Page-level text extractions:
▼

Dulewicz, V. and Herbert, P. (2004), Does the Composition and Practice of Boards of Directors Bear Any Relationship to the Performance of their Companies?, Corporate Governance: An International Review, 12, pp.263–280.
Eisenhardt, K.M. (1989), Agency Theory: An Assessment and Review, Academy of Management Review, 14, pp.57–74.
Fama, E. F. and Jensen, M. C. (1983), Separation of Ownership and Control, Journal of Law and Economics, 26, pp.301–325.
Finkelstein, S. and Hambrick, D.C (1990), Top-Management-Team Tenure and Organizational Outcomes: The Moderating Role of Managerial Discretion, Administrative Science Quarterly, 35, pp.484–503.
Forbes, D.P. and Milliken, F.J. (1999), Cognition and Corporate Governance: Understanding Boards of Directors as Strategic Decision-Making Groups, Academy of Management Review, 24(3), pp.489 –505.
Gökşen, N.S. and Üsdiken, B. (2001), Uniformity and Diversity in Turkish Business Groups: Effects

▲
▼

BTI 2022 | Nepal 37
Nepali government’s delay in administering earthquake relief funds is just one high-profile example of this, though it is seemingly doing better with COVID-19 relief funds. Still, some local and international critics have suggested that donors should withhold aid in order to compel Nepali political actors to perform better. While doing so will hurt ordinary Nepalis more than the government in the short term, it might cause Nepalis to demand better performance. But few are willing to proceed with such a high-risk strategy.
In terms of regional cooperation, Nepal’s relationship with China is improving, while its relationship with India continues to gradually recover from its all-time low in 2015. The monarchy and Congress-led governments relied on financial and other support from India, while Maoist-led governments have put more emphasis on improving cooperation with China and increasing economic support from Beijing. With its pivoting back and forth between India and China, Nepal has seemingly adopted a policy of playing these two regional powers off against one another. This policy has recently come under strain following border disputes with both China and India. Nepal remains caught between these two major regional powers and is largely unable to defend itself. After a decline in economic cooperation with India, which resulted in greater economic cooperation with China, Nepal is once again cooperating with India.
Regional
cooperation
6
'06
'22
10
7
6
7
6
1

▲
▼

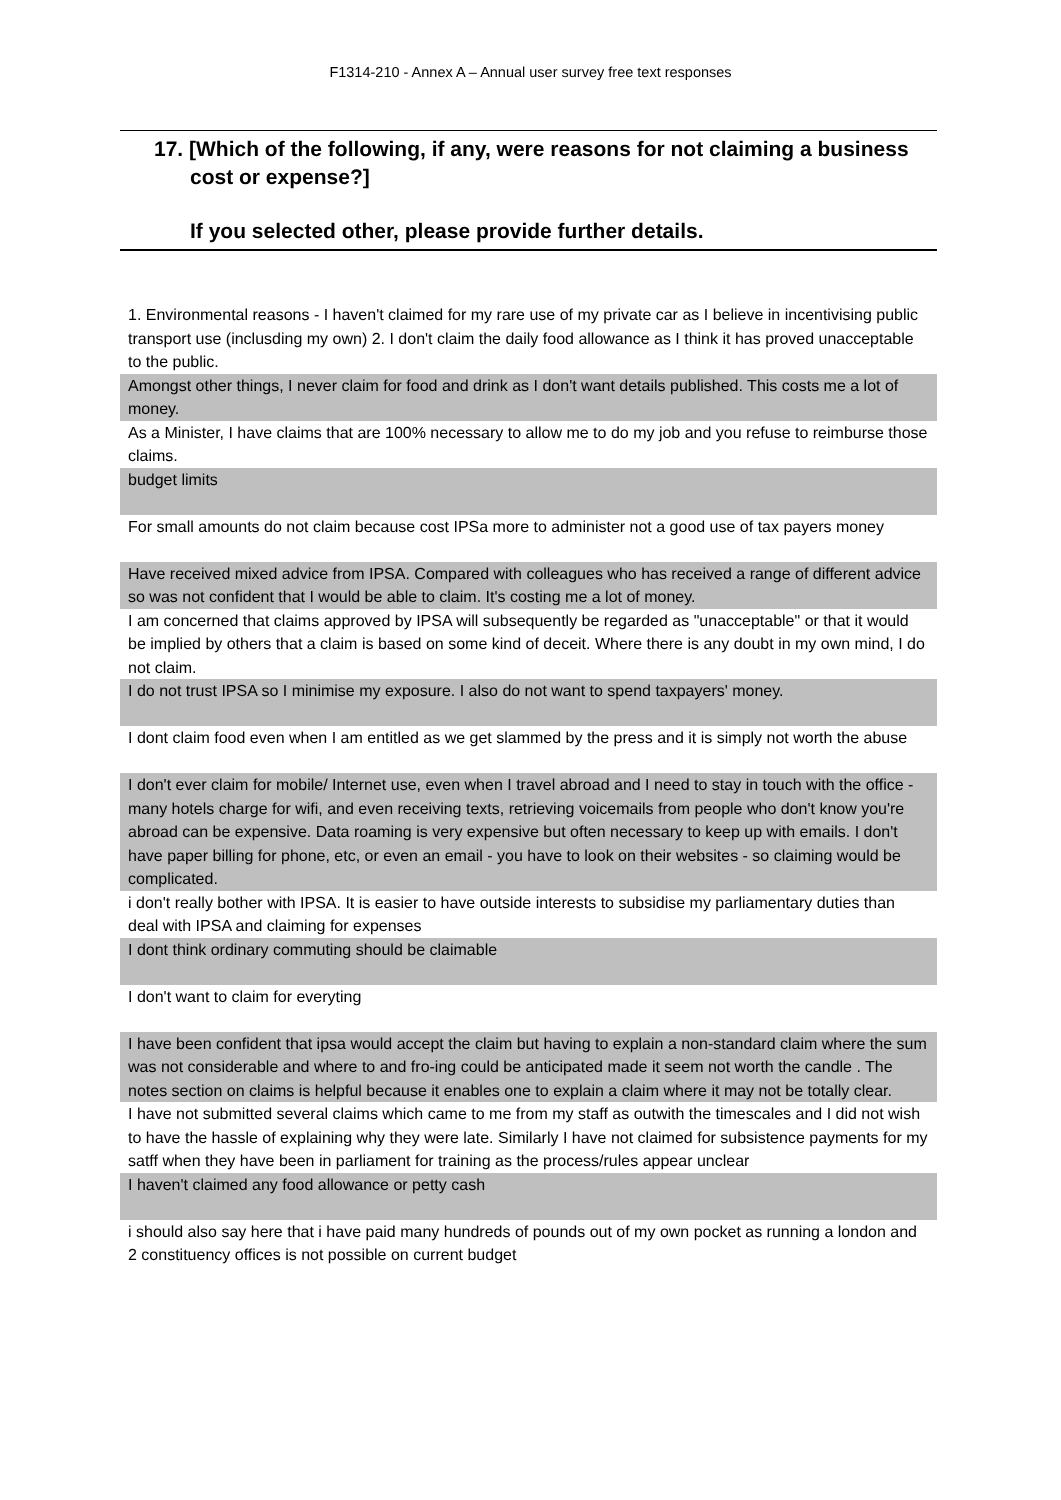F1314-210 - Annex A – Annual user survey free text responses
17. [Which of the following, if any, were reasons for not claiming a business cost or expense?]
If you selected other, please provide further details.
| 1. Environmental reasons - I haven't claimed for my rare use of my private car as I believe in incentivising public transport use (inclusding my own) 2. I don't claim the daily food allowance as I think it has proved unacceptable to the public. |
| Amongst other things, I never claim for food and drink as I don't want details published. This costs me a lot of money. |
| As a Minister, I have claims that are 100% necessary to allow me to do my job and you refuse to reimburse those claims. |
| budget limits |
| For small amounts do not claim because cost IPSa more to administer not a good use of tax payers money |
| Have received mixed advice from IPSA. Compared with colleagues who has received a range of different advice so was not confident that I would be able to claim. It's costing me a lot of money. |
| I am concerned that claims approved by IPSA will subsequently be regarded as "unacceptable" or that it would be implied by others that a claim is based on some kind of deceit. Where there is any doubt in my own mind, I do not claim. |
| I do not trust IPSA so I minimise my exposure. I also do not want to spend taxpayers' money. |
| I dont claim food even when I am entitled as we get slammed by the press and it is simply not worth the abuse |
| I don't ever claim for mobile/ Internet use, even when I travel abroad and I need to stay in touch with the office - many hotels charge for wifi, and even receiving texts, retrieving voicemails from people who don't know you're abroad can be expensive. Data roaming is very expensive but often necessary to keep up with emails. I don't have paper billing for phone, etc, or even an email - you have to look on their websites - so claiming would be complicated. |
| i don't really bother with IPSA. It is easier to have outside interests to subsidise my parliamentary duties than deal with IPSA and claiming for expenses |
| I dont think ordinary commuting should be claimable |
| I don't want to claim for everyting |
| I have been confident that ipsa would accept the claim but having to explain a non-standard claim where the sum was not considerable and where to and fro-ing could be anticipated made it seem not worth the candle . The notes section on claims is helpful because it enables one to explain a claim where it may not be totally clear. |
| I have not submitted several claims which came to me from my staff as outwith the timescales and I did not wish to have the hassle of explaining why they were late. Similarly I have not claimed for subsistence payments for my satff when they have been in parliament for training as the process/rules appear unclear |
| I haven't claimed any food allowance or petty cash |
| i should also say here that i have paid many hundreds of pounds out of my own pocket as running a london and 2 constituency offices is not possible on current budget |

▲

Using only the entries above, output the line with "budget limits |", the line with "costing me a lot of money. |", and all lines between them, exactly as they stand.

[Answer for this exercise]
| budget limits |
| For small amounts do not claim because cost IPSa more to administer not a good use of tax payers money |
| Have received mixed advice from IPSA. Compared with colleagues who has received a range of different advice so was not confident that I would be able to claim. It's costing me a lot of money. |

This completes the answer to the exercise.